Is that your expert opinion? Quit talking about things you dont understand. They take a tremendously long time to pave.
They're not talking about replacing an entire runway. It was a military attack and the goal would be to patch the runway for use as quickly as possible. Not pass a FAA inspection.
"The Tomahawk, in service since the 1980s, is a long-range cruise missile, able to be launched from land, air, or sea from over 1,000 miles away. With its 1,000 pound explosive warhead, it’s effective at blowing things up like buildings (or in the case of the Tomahawk cluster bomb variant, people) from a far distance, without putting anyone from the attacking party in harm’s way.
But the problem with a runway—a vast, flat expanse of concrete—is that it’s pretty hard to render it inoperable for a long amount of time.
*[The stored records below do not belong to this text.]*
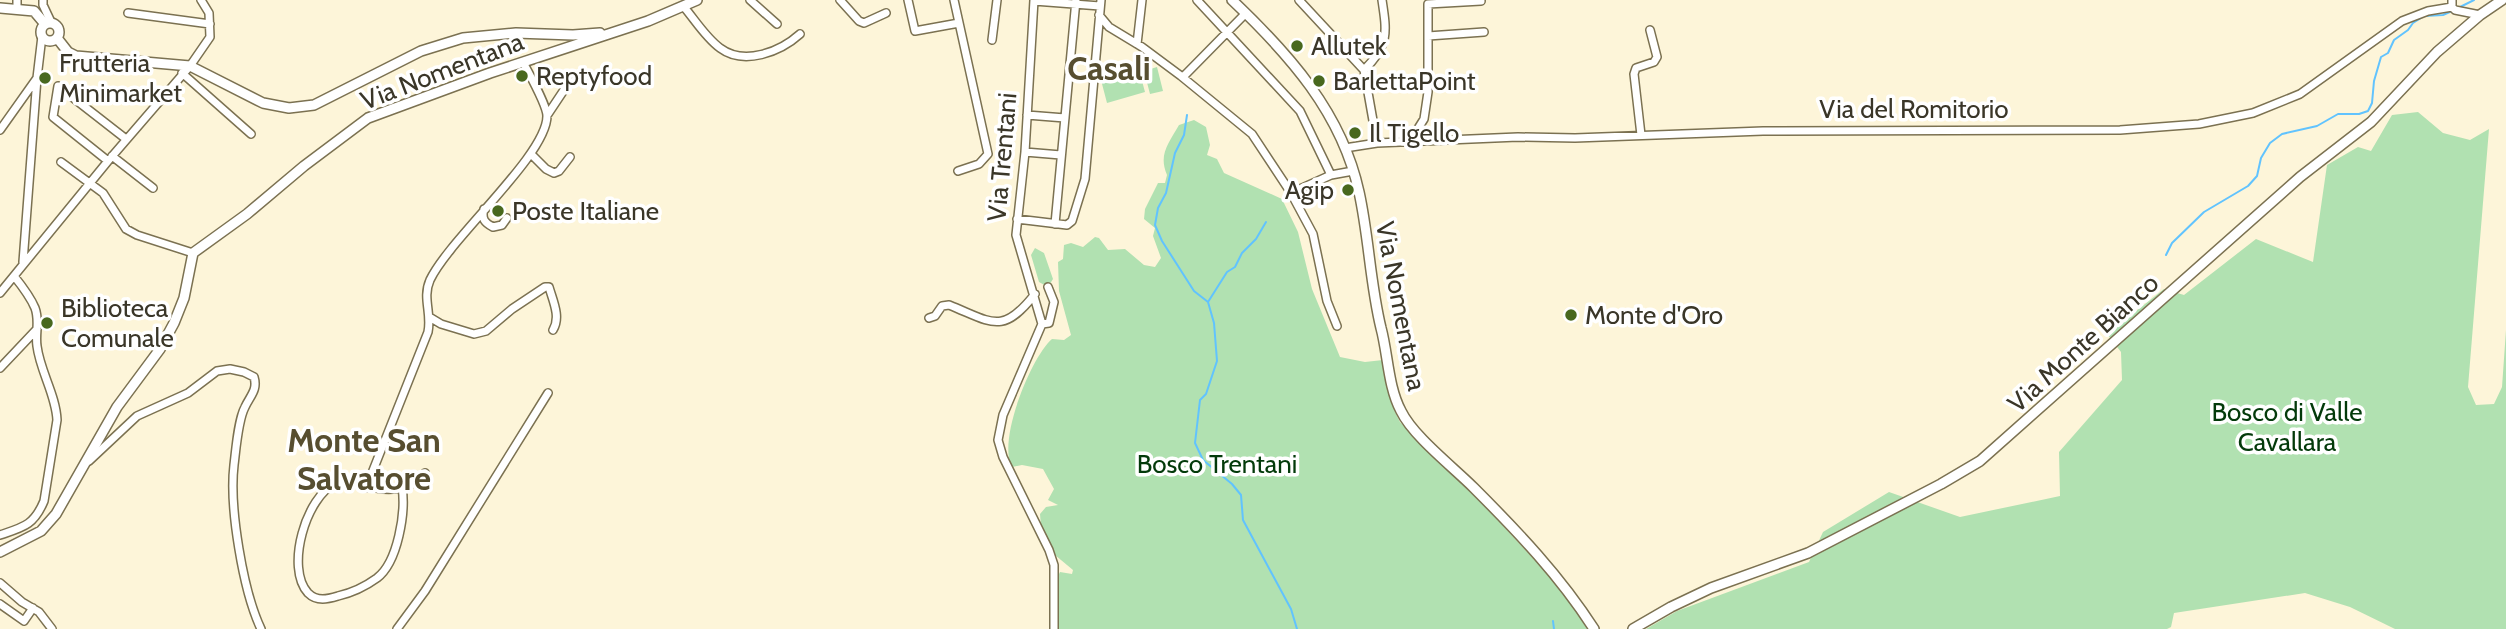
<svg xmlns="http://www.w3.org/2000/svg" width="2506" height="629" font-family="Cabin,sans-serif">
<style>
.green{fill:#b1e1b1}
.lines{fill:none;stroke-linecap:round;stroke-linejoin:round}
.stream{stroke:#61c3fe;stroke-width:2}
.minor-casing{stroke:#7b7151;stroke-width:10}
.major-casing{stroke:#7b7151;stroke-width:12}
.minor{stroke:#fff;stroke-width:7}
.major{stroke:#fff;stroke-width:9}
.poi-dot{fill:#48681e;stroke:#fff;stroke-width:2.5}
.labels{text-anchor:middle;stroke-width:7;stroke-linejoin:round;paint-order:stroke}
.poi-label{font-size:26px;fill:#3a3628;stroke:#fff;text-anchor:start}
.street-label{font-size:26px;fill:#3a3628;stroke:#fff}
.park-label{font-size:26px;fill:#033a0a;stroke:#fff}
.district-label{font-size:33px;font-weight:bold;fill:#574e30;stroke:#fff}
</style>
<rect width="100%" height="100%" fill="#fdf5d9"/>
<path class="green" d="M1157,67L1163,91L1150,94L1144,71Z
M1139,70L1145,92L1107,103L1101,80Z
M2418,112L2443,133L2470,140L2489,129L2468,387L2476,405L2494,404L2502,387L2506,330V629H2395L2350,607L2305,593L2174,613L2171,627L2167,629H1646L1677,611L1809,562L1823,532L1889,492L1960,517L2060,496L2059,452L2122,380L2121,352L2107,334L2164,289L2184,295L2256,239L2313,262L2327,165L2358,147L2371,151L2392,115Z
M1194,120L1206,127L1210,145L1207,155L1217,159L1224,173L1282,199L1298,232L1312,289L1340,357L1365,362L1383,360L1395,412L1400,422L1483,504L1565,593L1587,629H1057L1058,576L1060,572L1072,574L1073,570L1055,555L1041,526L1040,514L1046,507L1058,505L1048,500L1054,489L1043,469L1022,465L1012,467C997,441 1031,357 1052,339L1064,340L1071,335L1059,291L1058,262L1063,259L1064,245L1071,243L1083,247L1095,237L1099,238L1108,250L1125,249L1144,265L1155,267L1161,258L1153,236L1155,228L1144,219L1145,209L1158,183H1165L1167,175C1158,154 1169,143 1179,125Z
M1035,248L1044,253L1053,279L1048,287L1039,282L1031,255Z"/>
<g class="lines">
<path class="stream" d="M2456,9L2474,0
M1187,115L1184,135L1175,153L1166,193L1158,208L1155,225L1162,241L1194,291L1208,302L1214,323L1217,361L1206,394L1200,400L1195,443L1203,460L1232,484L1241,495L1243,520L1291,609L1297,629
M2166,255L2172,243L2204,212L2248,186L2257,176L2261,158L2270,143L2282,134L2317,126L2338,114H2359L2368,111L2372,103L2374,81L2381,57L2388,53L2394,40L2408,30L2413,23L2424,16L2443,15L2452,11
M1208,302L1227,272L1235,267L1242,253L1256,239L1266,222
M1553,621L1554,629"/>
<defs>
<path id="minor" d="M43,0V5L51,22
M750,0L777,24
M840,0L859,21L864,23L886,13
M908,0L915,31L959,23
M954,0L988,154L979,164L958,171
M1034,0L1025,152L1016,235L1042,324L1003,415L998,440L1003,457L1049,550L1054,565V629
M1197,0L1300,111L1331,175
M1299,0L1364,70L1377,143
M2452,0V7L2455,10L2480,15
M1034,1L1100,6
M684,7C695,20 706,38 720,48C744,66 780,52 800,34
M17,9V0
M128,13L210,24
M1099,15L1109,27L1142,47L1181,76L1252,134L1291,193L1313,234L1327,301L1337,326
M1428,36L1484,32
M992,40L997,0
M1137,44L1142,0
M1364,70C1389,45 1387,33 1382,0
M182,73L251,134
M1183,77L1246,13
M548,114L568,84L588,75
M1027,115L1065,118
M0,130L37,78L42,36
M1641,135L1634,74L1636,68L1654,62L1657,57L1650,30
M1409,143L1424,119L1428,92V4L1481,1
M1345,148L1377,143L1518,137L1575,138L1763,131L2120,130L2199,124L2253,113L2300,94L2402,21L2428,11L2452,7
M1025,152L1061,155
M531,154L546,169L554,173L559,171L570,157
M112,156L153,188
M108,161L53,117L58,86L126,139
M61,162L103,193L126,229L137,235L193,253
M1291,193L1331,175L1353,171
M484,209C481,219 485,223 493,227L502,225L507,218
M1017,219L1067,225L1072,221L1085,179L1101,0
M1055,224L1076,0
M23,262L37,78
M0,293L108,161L190,66L210,37L209,13L201,0
M431,318L441,324L474,334L486,331L512,309L545,287H549C553,301 561,317 553,330
M929,318L935,316L942,306L949,305C992,322 1002,336 1035,294
M1042,324L1049,323L1054,302L1048,287
M0,368L37,329
M89,461L137,416L188,393L217,371L230,369L244,372L254,377C258,390 250,396 245,407C238,420 236,449 234,465C229,507 243,591 261,629
M368,483C357,483 346,478 336,483C306,496 285,568 308,593C317,602 328,599 338,596C351,593 366,586 377,578C398,562 406,512 402,487
M367,485C388,493 409,490 425,473
M366,488L428,332C432,313 422,298 430,280C450,238 547,155 547,116C547,105 529,74 523,62
M0,535C24,527 34,525 44,501L57,420C56,395 40,371 37,346C35,333 40,321 35,308C30,296 22,286 14,276
M0,583L22,602L39,612L52,629
M0,604L24,621L33,608
M397,629L425,591L548,393"/>
<path id="major" d="M1232,0C1289,54 1342,113 1359,192C1369,237 1370,283 1381,328C1388,354 1388,387 1401,411C1413,436 1453,467 1474,488C1518,532 1560,576 1594,629
M0,8L34,11L45,24
M41 32a9 9 0 1 1 18 0a9 9 0 1 1-18 0Z
M57,38L68,52L76,56L190,66L263,103L289,108L314,105L421,51L463,38L516,33L573,35L600,33
M0,552L41,531L56,514L117,407L160,349L174,323L184,298L193,253L247,214L304,166L368,118L490,73L648,21L697,0
M1633,629L1671,607L1711,588L1808,553L1941,484L1980,461L2300,177L2371,122L2437,52L2480,15L2502,0"/>
</defs>
<use href="#minor" class="minor-casing"/>
<use href="#major" class="major-casing"/>
<use href="#minor" class="minor"/>
<use href="#major" class="major"/>
</g>
<g class="poi-dot">
<circle cx="1297" cy="46" r="7"/>
<circle cx="522" cy="76" r="7"/>
<circle cx="45" cy="78" r="7"/>
<circle cx="1319" cy="81" r="7"/>
<circle cx="1355" cy="133" r="7"/>
<circle cx="1348" cy="190" r="7"/>
<circle cx="498" cy="211" r="7"/>
<circle cx="1571" cy="315" r="7"/>
<circle cx="47" cy="323" r="7"/>
</g>
<g class="labels">
<g class="poi-label">
<text x="1311" y="55">Allutek</text>
<text x="59" y="72">Frutteria<tspan x="59" dy="30">Minimarket</tspan></text>
<text x="536" y="85">Reptyfood</text>
<text x="1333" y="90">BarlettaPoint</text>
<text x="1369" y="142">Il Tigello</text>
<text x="1334" y="199" text-anchor="end">Agip</text>
<text x="512" y="220">Poste Italiane</text>
<text x="61" y="317">Biblioteca<tspan x="61" dy="30">Comunale</tspan></text>
<text x="1585" y="324">Monte d'Oro</text>
</g>
<g class="street-label">
<text transform="translate(442 71) rotate(-21)" y="9">Via Nomentana</text>
<text x="1914" y="118">Via del Romitorio</text>
<text transform="translate(1002 157) rotate(-85)" y="9">Via Trentani</text>
<text transform="translate(1401 306) rotate(79)" y="9">Via Nomentana</text>
<text transform="translate(2083 343) rotate(-42)" y="9">Via Monte Bianco</text>
</g>
<g class="park-label">
<text x="2287" y="421">Bosco di Valle<tspan x="2287" dy="30">Cavallara</tspan></text>
<text x="1217" y="473">Bosco Trentani</text>
</g>
<g class="district-label">
<text x="1109" y="80">Casali</text>
<text x="364" y="452">Monte San<tspan x="364" dy="38">Salvatore</tspan></text>
</g>
</g>
</svg>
Even if a Tomahawk directly impacted the runway, it would just make a big hole in the ground. And a hole in the ground is easily defeated by a few people with a bulldozer that can just fill it back up pretty quickly.
What you need to truly knock an airfield out of commission for a substantial amount of time is something like the French-made BLU-107 anti-runway penetration bomb, also known as the Matra Durandal. And the Durandal is very good at knocking a runway out, as GlobalSecurity.org explains:
Once the parachute-retarded low-level drop bomb attains a nose-down attitude, it fires a rocket booster that penetrates the runway surface, and a delayed explosion buckles a portion of the runway. It can penetrate up to 40 centimeters of concrete, creating a 200 square meter crater causing damage more difficult to repair than the crater of a general-purpose bomb.
It not only creates a crater in the runway, it also completely messes up the concrete slabs of a runway themselves, which creates a much more painstaking repair process."